When my sisters and I started this blog, we were all spread out across the United States. Thankfully fate (and a lot of prayers on my part!) have brought us back together for the next few months and we all live within about 1 hour of each other in the state of Utah. There is a yummy little restaurant (Maddox) that is halfway point for all of us, so we have met there a couple of times to get together and eat (something we love to do . . . surprise, surprise!).
My favorite part about eating there is the fresh rolls and yummy homemade raspberry honey butter that they bring out while you are waiting for you food. Seriously, it’s like heaven.

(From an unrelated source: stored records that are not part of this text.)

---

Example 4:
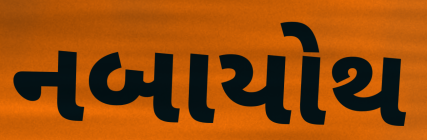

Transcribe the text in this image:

નબાયોથ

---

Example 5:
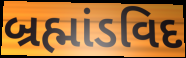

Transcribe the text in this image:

બ્રહ્માંડવિદ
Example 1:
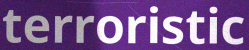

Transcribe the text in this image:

terroristic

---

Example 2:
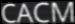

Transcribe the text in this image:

CACM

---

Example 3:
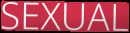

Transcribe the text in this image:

SEXUAL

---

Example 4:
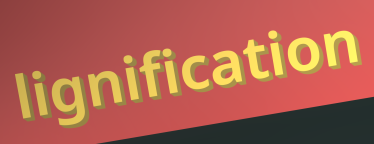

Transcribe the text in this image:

lignification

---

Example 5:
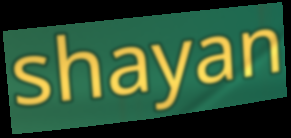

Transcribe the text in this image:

shayan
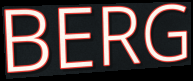
BERG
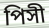
পিসী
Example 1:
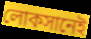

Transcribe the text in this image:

লোকসানেই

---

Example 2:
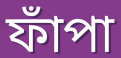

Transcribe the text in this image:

ফাঁপা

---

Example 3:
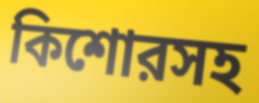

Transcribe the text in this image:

কিশোরসহ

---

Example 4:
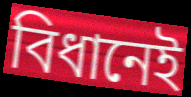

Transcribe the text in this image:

বিধানেই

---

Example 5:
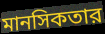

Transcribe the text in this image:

মানসিকতার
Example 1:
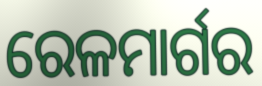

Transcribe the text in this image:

ରେଳମାର୍ଗର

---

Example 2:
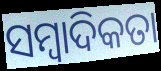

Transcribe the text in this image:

ସମ୍ବାଦିକତା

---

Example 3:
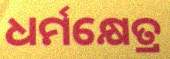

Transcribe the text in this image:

ଧର୍ମକ୍ଷେତ୍ର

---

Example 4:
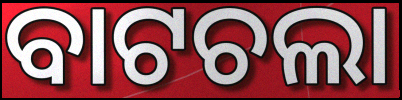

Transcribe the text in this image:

ବାଟଚଲା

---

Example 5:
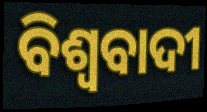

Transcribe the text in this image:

ବିଶ୍ଵବାଦୀ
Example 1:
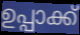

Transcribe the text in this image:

ഉപ്പാക്ക്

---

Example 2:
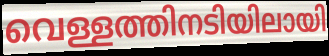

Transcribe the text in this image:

വെള്ളത്തിനടിയിലായി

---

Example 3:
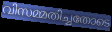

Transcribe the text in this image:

വിസമ്മതിച്ചതോടെ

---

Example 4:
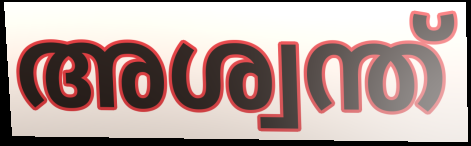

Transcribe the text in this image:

അശ്വന്ത്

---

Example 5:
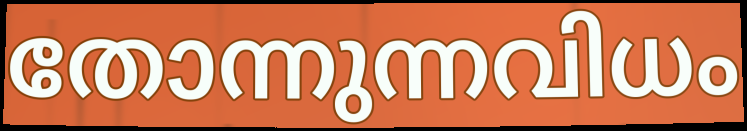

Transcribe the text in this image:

തോന്നുന്നവിധം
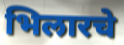
भिलारचे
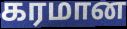
கரமான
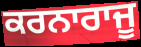
ਕਰਨਾਰਾਜੂ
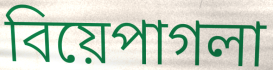
বিয়েপাগলা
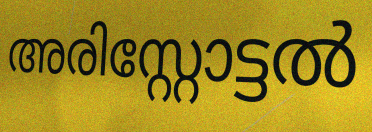
അരിസ്റ്റോട്ടൽ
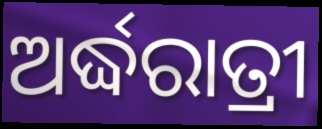
ଅର୍ଦ୍ଧରାତ୍ରୀ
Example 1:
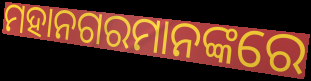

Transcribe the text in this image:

ମହାନଗରମାନଙ୍କରେ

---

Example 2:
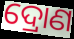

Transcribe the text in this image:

My husband whipped up his famous bread and I decided that I needed to try and make some of this raspberry butter. Thankfully, it worked out perfectly on the first try and we scarfed down hot bread like it was no one’s business. 🙂
Raspberry Honey Butter
1/2 cup butter, softened (not melted)
1/2 cup raspberry jam
1/2 cup honey
1 teaspoon vanilla
(I made mine using my Bosch mixer. You could also use a KitchenAid mixer or even your hand mixer. If you don’t have any of those, you can just use your own arm power and beat it by hand, but I will warn you- your arm will be tired!)
Add butter to large bowl and beat until soft and creamy. While the mixer is still mixing the butter, add in the raspberry jam, honey, and vanilla. Beat until all mixed together and creamy (like the consistency of a soft butter); about 8 minutes.
Serve over warm bread or toast.
Store leftovers in the fridge in a sealed container.